Dizzy pitched in half of the Utilities’ 46 games in 1929. A scout with the St. Louis Cardinals saw him on the mound just one inning before he tried to sign him. But the Utilities team insisted Dizzy play out his amateur contract and finish the season. Three months later, he ended his short career in the utility industry after receiving a $350-a-month contract to play ball for the Cardinals.
Dizzy makes it in the Majors
Dizzy spent two seasons in the minor leagues before becoming a dominant Major League pitcher. Between 1932 and 1936, he led the league in wins (twice), shutouts (twice), complete games (three times) and strikeouts (four times). His 30 wins helped the Cardinals win the World Series in 1934. Four years later, he won a pennant with the Chicago Cubs.
“When ole Diz was out there pitching it was more than just another ball game. It was a regular three-ring circus and everybody was wide awake and enjoying being alive,” said Pepper Martin, a teammate of Dean’s with the 1934 Cardinals.
Dizzy was as famous for his one-liners as he was for his right arm. “The doctors x-rayed my head and found nothing,” he once quipped.

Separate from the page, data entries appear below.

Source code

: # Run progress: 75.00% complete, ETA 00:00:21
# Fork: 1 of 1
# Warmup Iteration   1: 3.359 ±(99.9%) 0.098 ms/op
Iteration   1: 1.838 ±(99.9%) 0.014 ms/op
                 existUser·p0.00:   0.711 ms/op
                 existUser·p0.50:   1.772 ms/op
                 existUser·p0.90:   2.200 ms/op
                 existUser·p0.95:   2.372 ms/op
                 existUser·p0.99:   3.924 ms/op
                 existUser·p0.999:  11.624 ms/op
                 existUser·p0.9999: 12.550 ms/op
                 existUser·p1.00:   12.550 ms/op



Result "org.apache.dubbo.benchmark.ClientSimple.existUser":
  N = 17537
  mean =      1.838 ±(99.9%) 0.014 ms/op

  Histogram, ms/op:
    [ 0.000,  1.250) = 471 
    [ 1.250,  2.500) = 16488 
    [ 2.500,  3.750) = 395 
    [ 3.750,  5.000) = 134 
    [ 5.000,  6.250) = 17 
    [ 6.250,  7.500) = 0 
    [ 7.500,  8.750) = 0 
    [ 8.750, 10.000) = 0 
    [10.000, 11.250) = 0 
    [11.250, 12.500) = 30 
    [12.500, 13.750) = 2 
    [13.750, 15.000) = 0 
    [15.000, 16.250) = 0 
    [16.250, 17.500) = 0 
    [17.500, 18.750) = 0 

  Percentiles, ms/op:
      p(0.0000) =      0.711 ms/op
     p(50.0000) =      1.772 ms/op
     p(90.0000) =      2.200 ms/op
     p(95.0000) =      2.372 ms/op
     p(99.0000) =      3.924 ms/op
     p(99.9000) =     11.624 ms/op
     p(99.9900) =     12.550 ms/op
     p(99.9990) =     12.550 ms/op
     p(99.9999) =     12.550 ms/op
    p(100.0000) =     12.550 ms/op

Dizzy left the game in 1941, but it wasn’t long before he took his colorful but brash disposition to the radio to call home games for the Cardinals and the American League’s St. Louis Browns.
Another another World Series is underway. America’s pastime and SAPSCo have changed a lot over the last 80 years. Today, CPS Energy can be proud to call one of its own a Hall of Famer and a baseball legend.